I had to get out of the claustrophobic feeling enveloping me in the media room. Not that the Media room at the UNEp conference was as noisy and overpowering as the Copenhagen one, but still the smell of the uneaten boxes of lunch kind of got to me. Indonesian food is yummy but the smells are like our Indian stuff, and in the airconditioned splendour of the Westin, phew! I needed a break, outside, in the sun and humidity - alone! So off I went with my new pink camera, past the curious guards and the security at the gates onto the lovely green roads with the HUGE lawn covered pavements to oggle at the ferns and the heliconiums which seem to grow so effortlessly in that wet and humid weather. Take a look at them, they are beautiful and maybe to me looked nicer than the snow white orchids on every table inside the hotel.

Tuesday, March 2, 2010

The Aston Bali Hotel




I thought for some goofy reason that Bali would be like Copenhagen and so I booked at the 105 $ a day Aston Bali as it was only 5 mins from the conference centre. Booking from India I asked for 5 days not realising that these guys dont cancel that easily. They wanted ONE whole days rental if I cancelled! There were other hotels - granted further off where my colleagues were staying for 85$ and 65$ a day. However they were half and hour from the venue.Darryl and Zarine were at my hotel and I was so sad neither Bonny nor Steve could come as an extra person in Bali does not cost anything more.Large airy room, with a fabulous jaccuzi bath. I lived like a queen for 5 days!
The breakfasts were so huge, no one could go through all on offer.Tons and tons of food and all sorts of stuff. I tried diff things on diff days -- the glass noodles and the grilled fish was fabulous.

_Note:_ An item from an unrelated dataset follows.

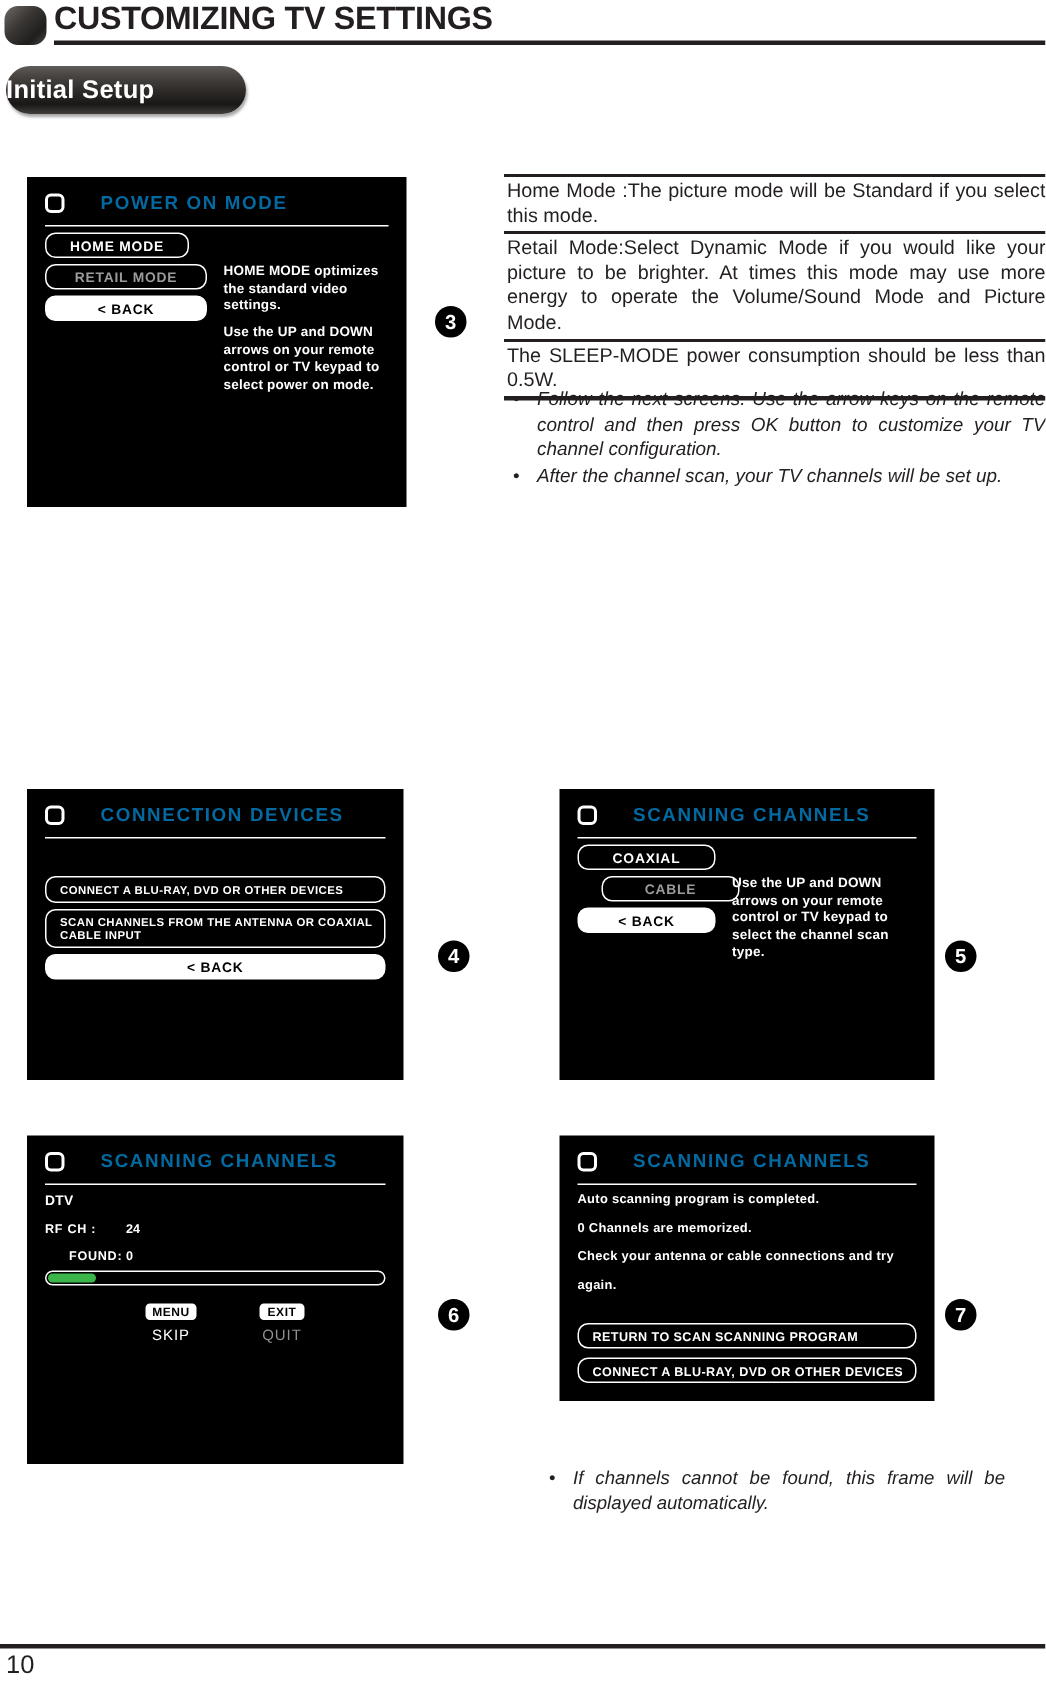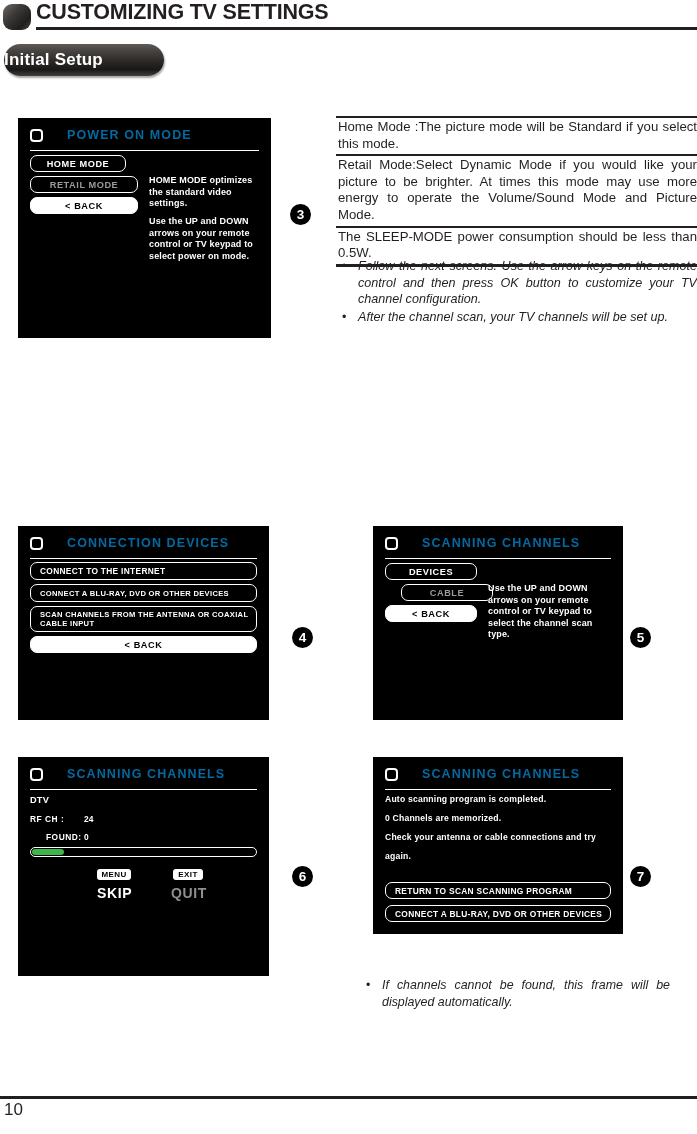"CONNECT TO THE INTERNET" div.osd-btn { html: <div>CONNECT TO THE INTERNET</div> -> none }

I KNOW, for breakfast, yuk you will say, but I did try some one day. Though my first course was always and shamelessly Rambutans.
Even their coffee was good which is strange as most times I never like hotel coffee.
Look at that pool, it was a dream AND I never got in ever. Would you believe it? But I did loll on those beach chairs and just stare into the waves for an hour before going to sleep every night.
The Aston has its own private patch of beach-- yeah right! Worth the 105$ in the end!